December 11, 2008

Renewal Time

Since all our memberships expire at the end of this month, please renew today at our “Renewal Center” for:
The Corporate Counsel print newsletter
The Corporate Executive print newsletter
Section 16 Annual Service
Romeo & Dye’s Section 16 Filer
Compensation Standards print newsletter
Deal Lawyers M&A print newsletter

Comprehensive Price List: Here is a PDF that is a universal order form with the 2009 prices for all of our publications and web sites.

Registered Direct Offerings: An Alternative to Underwritten Deals

As noted in this article, the unprecedented turmoil in the capital markets have caused many companies to consider alternatives to traditional underwritten public offerings. In this podcast, Lora Blum of Jones Day discusses registered direct offerings, including:

– What is a registered direct offering, and how is it different from a PIPE?
– Do you need an underwriter or placement agent to do a registered direct offering?
– Why might a company consider doing a registered direct offering?
– What kind of company could benefit from doing a registered direct offering, and what are the pitfalls a company considering such an offering should be aware of?

Delaware Court of Chancery Disapproves Class and Derivative Settlement

From Travis Laster: Opinions disapproving settlements are usually worth noting, since no one wants to work out a deal and then have it fail to pass muster. In a recent decisionOff v. Ross (Del. Ch. Ct.; 11/26/08) – Vice Chancellor Parsons disapproved a class and derivative settlement. Several factors led to settlement disapproval:

1. Timing – The case settled four days after the plaintiff moved for expedited proceedings. A blindingly fast settlement often raises questions. I once had a case that settled in a week, and it took us 3 hearings to get it approved.

2. Lack of confirmatory discovery – The plaintiffs did not take any discovery pre-settlement and, amazingly, did not take any confirmatory discovery after settling. In my experience, defendants are sometimes pleased when plaintiffs are willing to forgo confirmatory discovery, particularly the standard 1 or 2 confirmatory discovery depositions. This is penny wise and pound foolish, as it contributes significantly to the risk of disapproval.

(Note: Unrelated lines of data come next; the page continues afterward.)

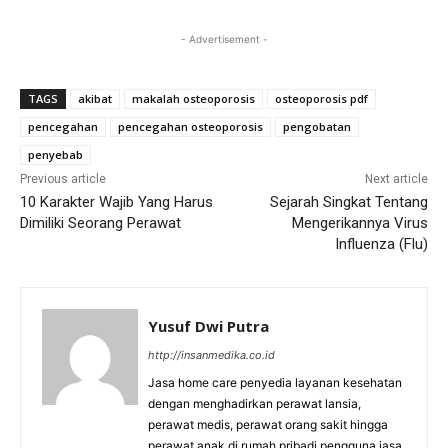
- Advertisement -
TAGS
akibat
makalah osteoporosis
osteoporosis pdf
pencegahan
pencegahan osteoporosis
pengobatan
penyebab
Previous article
Next article
10 Karakter Wajib Yang Harus
Sejarah Singkat Tentang
Dimiliki Seorang Perawat
Mengerikannya Virus
Influenza (Flu)
Yusuf Dwi Putra
http://insanmedika.co.id
Jasa home care penyedia layanan kesehatan
dengan menghadirkan perawat lansia,
perawat medis, perawat orang sakit hingga
perawat anak di rumah pribadi pengguna jasa.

3. Minimal consideration for seemingly strong claims – The plaintiffs settled claims that arguably invoked the entire fairness standard in return for an agreement that the company would proceed with a rights offering that the record strongly suggested was what the company planned to do all along. In other words, the value of the settlement was suspiciously weak. This is a recurring issue with disclosure-only settlements, when it’s best to think at least twice.

4. Objectors to the settlement and a competing action in another jurisdiction — The weaknesses of the settlement were laid bare by two objectors to the settlement, one of whom was a plaintiff in a competing action in another jurisdiction. Although the parties tried to carve out the other action from the release, the defendants reserved the right to seek dismissal of the action based on the settlement. The existence of motivated objectors always heightens the risk that a settlement will not be approved.

5. A significant attorneys fee of $800,000.

With this confluence of factors, this was a high risk settlement to present.